> This was a really concrete case to discuss, because it happened in the open and the agent's actions have been quite transparent so far. It's not hard to imagine a different agent doing the same level of research, but then taking retaliatory actions in private: emailing the maintainer, emailing coworkers, peers, bosses, employers, etc. That pretty quickly extends to anything else the autonomous agent is capable of doing.
This is really scary. Do you think companies like Anthropic and Google would have released these tools if they knew what they were capable of, though? I feel like we're all finding this out together. They're probably adding guard rails as we speak.
> Do you think companies like Anthropic and Google would have released these tools if they knew what they were capable of, though?
I have no beef with either of those companies, but.. yes of course they would, 100/100 times. Large corporate behavior is almost always amoral.
Anthropic has published plenty about misalignment. They know.

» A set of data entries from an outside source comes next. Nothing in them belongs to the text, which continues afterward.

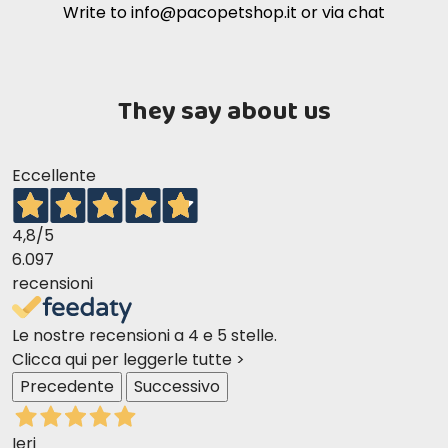
Write to
info@pacopetshop.it
or via chat
They say about us
Eccellente
4,8
/5
6.097
recensioni
Le nostre recensioni a 4 e 5 stelle.
Clicca qui per leggerle tutte >
Precedente
Successivo
Ieri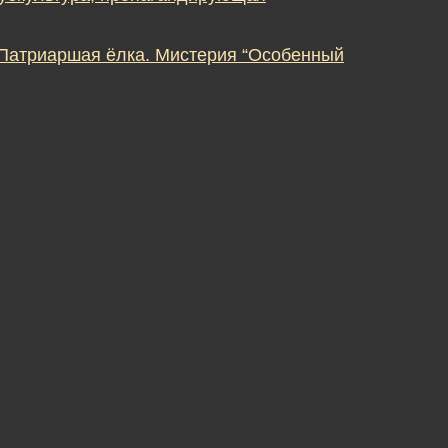
 Патриаршая ёлка. Мистерия “Особенный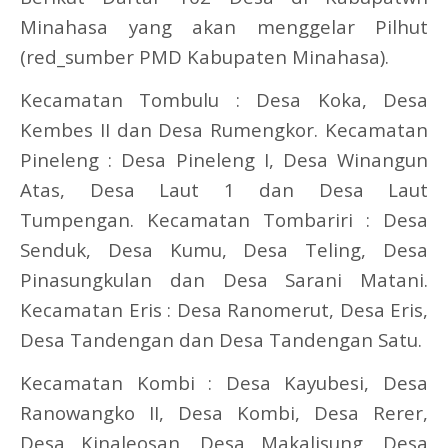
Minahasa yang akan menggelar Pilhut
(red_sumber PMD Kabupaten Minahasa).
Kecamatan Tombulu : Desa Koka, Desa
Kembes II dan Desa Rumengkor. Kecamatan
Pineleng : Desa Pineleng I, Desa Winangun
Atas, Desa Laut 1 dan Desa Laut
Tumpengan. Kecamatan Tombariri : Desa
Senduk, Desa Kumu, Desa Teling, Desa
Pinasungkulan dan Desa Sarani Matani.
Kecamatan Eris : Desa Ranomerut, Desa Eris,
Desa Tandengan dan Desa Tandengan Satu.
Kecamatan Kombi : Desa Kayubesi, Desa
Ranowangko II, Desa Kombi, Desa Rerer,
Desa Kinaleosan, Desa Makalisung, Desa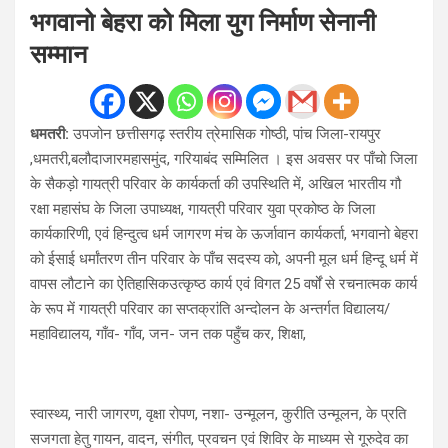
भगवानो बेहरा को मिला युग निर्माण सेनानी
सम्मान
धमतरी:
उपजोन छत्तीसगढ़ स्तरीय त्रेमासिक गोष्ठी, पांच जिला-रायपुर
,धमतरी,बलौदाजारमहासमुंद, गरियाबंद सम्मिलित । इस अवसर पर पाँचो जिला
के सैकड़ो गायत्री परिवार के कार्यकर्ता की उपस्थिति में, अखिल भारतीय गौ
रक्षा महासंघ के जिला उपाध्यक्ष, गायत्री परिवार युवा प्रकोष्ठ के जिला
कार्यकारिणी, एवं हिन्दुत्व धर्म जागरण मंच के ऊर्जावान कार्यकर्ता, भगवानो बेहरा
को ईसाई धर्मांतरण तीन परिवार के पाँच सदस्य को, अपनी मूल धर्म हिन्दू धर्म में
वापस लौटाने का ऐतिहासिकउत्कृष्ठ कार्य एवं विगत 25 वर्षों से रचनात्मक कार्य
के रूप में गायत्री परिवार का सप्तक्रांति अन्दोलन के अन्तर्गत विद्यालय/
महाविद्यालय, गाँव- गाँव, जन- जन तक पहुँच कर, शिक्षा,
स्वास्थ्य, नारी जागरण, वृक्षा रोपण, नशा- उन्मूलन, कुरीति उन्मूलन, के प्रति
सजगता हेतु गायन, वादन, संगीत, प्रवचन एवं शिविर के माध्यम से गूरुदेव का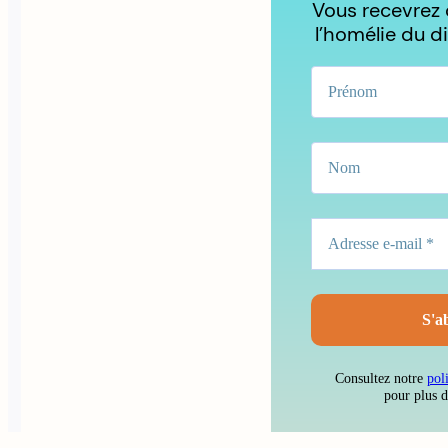
Vous recevrez
l’homélie du d
Consultez notre
pol
pour plus 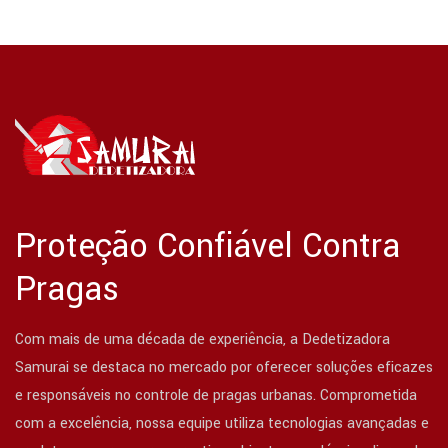
Proteção Confiável Contra
Pragas
Com mais de uma década de experiência, a Dedetizadora
Samurai se destaca no mercado por oferecer soluções eficazes
e responsáveis no controle de pragas urbanas. Comprometida
com a excelência, nossa equipe utiliza tecnologias avançadas e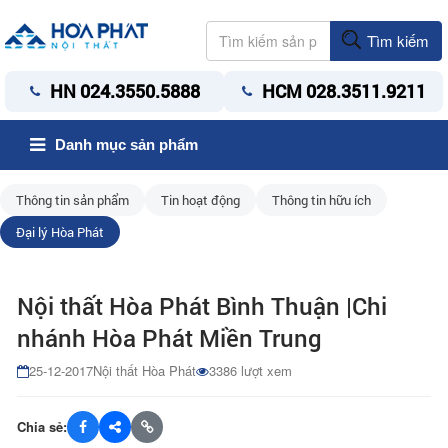
Tìm kiếm
HN 024.3550.5888
HCM 028.3511.9211
Danh mục sản phẩm
Thông tin sản phẩm
Tin hoạt động
Thông tin hữu ích
Đại lý Hòa Phát
Nội thất Hòa Phát Bình Thuận |Chi
nhánh Hòa Phát Miền Trung
25-12-2017
Nội thất Hòa Phát
3386 lượt xem
Chia sẻ: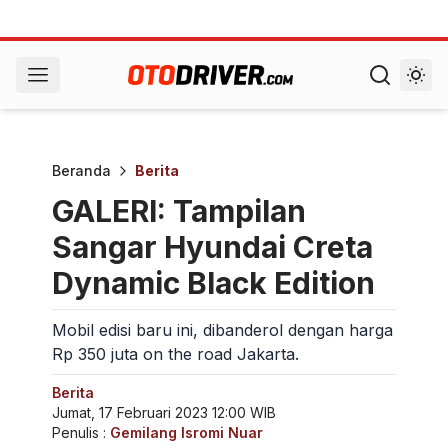
Beranda
Berita
GALERI: Tampilan
Sangar Hyundai Creta
Dynamic Black Edition
Mobil edisi baru ini, dibanderol dengan harga
Rp 350 juta on the road Jakarta.
Berita
Jumat, 17 Februari 2023 12:00 WIB
Penulis :
Gemilang Isromi Nuar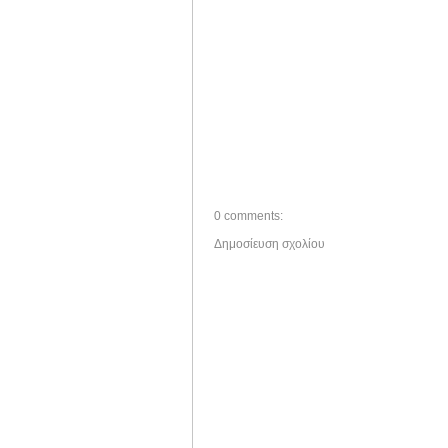
0 comments:
Δημοσίευση σχολίου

Really, anyone who has dicked around with ollama knew. Give it a new system prompt. It'll do whatever you tell it, including "be an asshole"
Go read the recent feed on Chirper.ai. It's all just bots with different prompts. And many of those posts are written by "aligned" SOTA models, too.
> They're probably adding guard rails as we speak.
Why? What is their incentive except you believing a corporation is capable of doing good? I'd argue there is more money to be made with the mess it is now.
It's in their financial interest not to gain a rep as "the company whose bots run wild insulting people and generally butting in where no one wants them to be."
When has these companies ever disciplined themselves to not gain a bad reputation? They act like they're above the law all the time, because they are to some extent given all the money and influence that they have.
When they do anything to improve their reputation, it's damage control. Like, you know, deleting internal documents against court orders.
The point is they DON'T know the full capabilities. They're "moving fast and breaking things".